Approximately 1.5 million Armenians perished during the Armenian Genocide, and about 500,000 others were evicted from their ancestral homeland.

In this current day and age, the government of Turkey regularly expresses denial of the Armenian Genocide ever having transpired, claiming that Armenian individuals merely experienced removal out of the warzone that resided in the East.

The primary issue and concern at play here is politics, with some justifying American failure to acknowledge the event by saying that with wars taking place in that part of the world, America could not afford to insult the strongest regional NATO ally. Congress has consistently refused to officially recognize the Armenian Genocide, despite the fact that legislation to do so has been introduced over and over as far back as the 98th Congress (1982-1984) and as recently as the 111th Congress (2009-2010).
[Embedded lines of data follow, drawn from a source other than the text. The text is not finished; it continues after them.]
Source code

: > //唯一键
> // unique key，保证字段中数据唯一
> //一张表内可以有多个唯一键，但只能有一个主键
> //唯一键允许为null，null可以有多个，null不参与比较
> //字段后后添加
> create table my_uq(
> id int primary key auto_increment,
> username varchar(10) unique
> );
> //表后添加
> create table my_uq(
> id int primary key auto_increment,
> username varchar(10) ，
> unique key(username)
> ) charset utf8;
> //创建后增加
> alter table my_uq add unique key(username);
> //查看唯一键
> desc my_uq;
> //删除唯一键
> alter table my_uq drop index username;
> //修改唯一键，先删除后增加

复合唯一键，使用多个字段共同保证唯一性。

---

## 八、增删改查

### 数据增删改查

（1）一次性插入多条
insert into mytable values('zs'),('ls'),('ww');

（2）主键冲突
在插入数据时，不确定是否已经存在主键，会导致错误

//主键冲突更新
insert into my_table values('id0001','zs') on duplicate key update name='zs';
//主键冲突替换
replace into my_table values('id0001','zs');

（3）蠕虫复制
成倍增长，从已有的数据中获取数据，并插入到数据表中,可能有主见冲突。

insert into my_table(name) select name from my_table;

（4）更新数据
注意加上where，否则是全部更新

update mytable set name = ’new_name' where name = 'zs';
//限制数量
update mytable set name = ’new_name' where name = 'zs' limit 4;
Today, genocide is also still being attempted in places like Somalia, yet receives little attention.  For anyone reading this, make no mistake…silence IS complicity, and turning a blind eye does not absolve one from responsibility. History is doomed to continuously repeat itself until the world takes decisive and enduring action.

On March 19th of this year, Senators Robert Menendez and Mark Kirk officially introduced a new Armenian Genocide Resolution (S. Res 399), with Senator Menendez stating that “it is time for the United States to join the nineteen nations including Belgium, Canada, France, Italy and the European Union that have formally recognized the actions carried out by the Ottoman Empire from 1915 to 1923 as genocide.”  Senator Kirk was quoted as saying that “the Armenian Genocide is well-documented and formally recognized by 11 NATO allies and the European Union. This resolution accurately characterizes the events of 1915-1923 as genocide, honors the memory of the victims, and strengthens America’s moral leadership on human rights and the prevention of mass atrocities around the world.”

Perhaps this time the U.S. will finally do what it should have done so many years ago.